Could someone explain how scrolling works at the same level of abstraction?
For instance:

  1. Which node does the search context reside on in the cluster?
  2. What does the search context contain after the initial search? (all documents matching the query? some of them? any reference to the segments cotaining the documents matching the query? something else?)
  3. What do particular shards do when the initial search is launched?
  4. What's the responsability of the coordination node when the initial search is launched?
  5. What do particular shards do when the scroll API to get the next bunch of data is lauched?
  6. What's the responsability of the coordination node when the scroll API to get the next bunch of data is lauched?
  7. Does scroll support sorting in 5.1 (only sorting by _doc is mentioned as the most efficient option)?
  8. How does the scroll relates to query_then_fetch | dfs_query_then_fetch search types? In 2.x the search_type had to be SCAN, right?
  9. Can scrolling be combined with routing?
  10. What is the sliced scroll for? Any use case where it could be useful would be appreciated.
  11. Finally, is it for maintenance purposes exclusively?

Thanks in advance,
Kasia


(Jörg Prante) #2

For scrolling, the search context is not used. It's the scroll context. The scroll context resides on all shards involved in the index.

The scroll context contains the total hits, the max score, and last emitted doc number (of the Lucene shard), and the keep-alive time for timing out the scroll context.

Nothing special. The scroll context is opened.

The coordination node has no responsibility. It works like in a usual search operation.

The shards deliver the next documents, like in a usual search operation, continuing from the last emitted doc.

See 4. There is nothing special regarding scroll.

Yes.

SCAN is gone in 5.x.

query_then_fetch and dfs_query_then_fetch are modes for the search operation how to compute relevance scoring on the shards and how to retrieve the computed documents. This is not specific to scroll, it's a mode that can be set for all kinds of search operations.

Document routing allows to index a document on a certain shard. This has no relationship with scroll search, so it can be "combined" (indexing and search can not be combined in a single operation).

It's for concurrent scrolling, which can be executed with higher performance.
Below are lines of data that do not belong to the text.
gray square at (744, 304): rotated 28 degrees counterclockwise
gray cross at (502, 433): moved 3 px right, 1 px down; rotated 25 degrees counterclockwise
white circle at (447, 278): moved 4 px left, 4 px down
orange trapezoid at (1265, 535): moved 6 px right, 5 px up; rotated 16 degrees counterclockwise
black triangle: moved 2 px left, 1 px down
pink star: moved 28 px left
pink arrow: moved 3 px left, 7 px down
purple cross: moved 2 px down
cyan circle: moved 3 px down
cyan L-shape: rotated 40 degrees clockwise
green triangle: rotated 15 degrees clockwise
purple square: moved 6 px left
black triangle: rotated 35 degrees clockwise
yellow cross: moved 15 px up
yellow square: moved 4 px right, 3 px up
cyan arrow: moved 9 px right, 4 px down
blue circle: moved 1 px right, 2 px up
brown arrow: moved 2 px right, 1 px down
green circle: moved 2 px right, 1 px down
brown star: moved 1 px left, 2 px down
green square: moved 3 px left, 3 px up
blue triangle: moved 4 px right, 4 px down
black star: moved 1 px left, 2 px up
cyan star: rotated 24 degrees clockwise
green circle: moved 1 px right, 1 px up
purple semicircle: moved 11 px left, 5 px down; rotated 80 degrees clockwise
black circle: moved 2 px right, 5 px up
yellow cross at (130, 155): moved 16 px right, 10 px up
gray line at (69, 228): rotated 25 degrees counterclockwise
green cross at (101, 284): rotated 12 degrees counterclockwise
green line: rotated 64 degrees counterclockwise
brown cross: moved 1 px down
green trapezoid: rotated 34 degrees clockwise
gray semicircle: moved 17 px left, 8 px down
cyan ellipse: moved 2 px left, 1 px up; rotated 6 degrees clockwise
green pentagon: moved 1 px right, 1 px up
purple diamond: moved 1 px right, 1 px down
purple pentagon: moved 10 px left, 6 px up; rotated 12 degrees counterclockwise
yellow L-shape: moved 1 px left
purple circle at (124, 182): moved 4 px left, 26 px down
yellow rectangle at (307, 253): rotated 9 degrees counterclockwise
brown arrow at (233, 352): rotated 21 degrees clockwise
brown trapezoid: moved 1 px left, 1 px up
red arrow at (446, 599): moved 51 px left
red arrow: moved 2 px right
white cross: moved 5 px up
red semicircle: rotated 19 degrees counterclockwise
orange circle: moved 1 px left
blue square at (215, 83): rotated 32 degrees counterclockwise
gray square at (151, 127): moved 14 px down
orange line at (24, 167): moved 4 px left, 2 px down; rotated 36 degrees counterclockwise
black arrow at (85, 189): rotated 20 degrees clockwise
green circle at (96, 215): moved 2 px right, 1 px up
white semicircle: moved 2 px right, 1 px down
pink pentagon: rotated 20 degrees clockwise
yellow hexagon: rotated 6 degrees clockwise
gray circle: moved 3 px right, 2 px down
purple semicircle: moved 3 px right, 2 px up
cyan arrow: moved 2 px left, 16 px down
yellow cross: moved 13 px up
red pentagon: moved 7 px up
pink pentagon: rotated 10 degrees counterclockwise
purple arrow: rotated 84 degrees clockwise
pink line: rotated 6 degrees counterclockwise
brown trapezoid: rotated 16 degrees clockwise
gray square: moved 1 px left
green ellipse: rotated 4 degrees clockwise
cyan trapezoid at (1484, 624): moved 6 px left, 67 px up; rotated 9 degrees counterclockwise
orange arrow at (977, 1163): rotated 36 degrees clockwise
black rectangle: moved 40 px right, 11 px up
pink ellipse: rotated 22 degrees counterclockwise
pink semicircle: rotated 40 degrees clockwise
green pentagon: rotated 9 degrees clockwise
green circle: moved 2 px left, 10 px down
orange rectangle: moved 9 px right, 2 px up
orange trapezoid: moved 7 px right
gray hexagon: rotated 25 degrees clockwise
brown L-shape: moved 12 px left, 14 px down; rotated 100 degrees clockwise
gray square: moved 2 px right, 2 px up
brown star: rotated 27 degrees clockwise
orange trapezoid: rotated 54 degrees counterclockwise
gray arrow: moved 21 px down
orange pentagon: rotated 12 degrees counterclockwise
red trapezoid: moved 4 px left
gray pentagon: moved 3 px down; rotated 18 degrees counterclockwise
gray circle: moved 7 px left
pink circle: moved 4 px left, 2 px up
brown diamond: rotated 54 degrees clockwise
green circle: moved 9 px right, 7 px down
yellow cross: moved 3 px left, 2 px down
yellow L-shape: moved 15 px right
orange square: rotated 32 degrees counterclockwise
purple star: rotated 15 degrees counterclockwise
https://www.elastic.co/guide/en/elasticsearch/reference/current/search-request-scroll.html

Imagine a 10 million doc index and 5 shards on one server node. Then consider a thread pool on the server. To iterate over the index in the naive way, each shard uses one thread with a total of 5 threads. Each thread would have to traverse 2 million docs. Then imagine a sliced scroll with max = 2. Each thread on a shard would have to iterate over only 1 million documents, with a total of 10 threads. If you can run two scroll queries on client side, one for each slice, and join the result set on client side, you can finish the total scroll in approximately half of the time.

Nope. It's for retrieving large result sets, for whatever purpose.


(system) #3

This topic was automatically closed 28 days after the last reply. New replies are no longer allowed.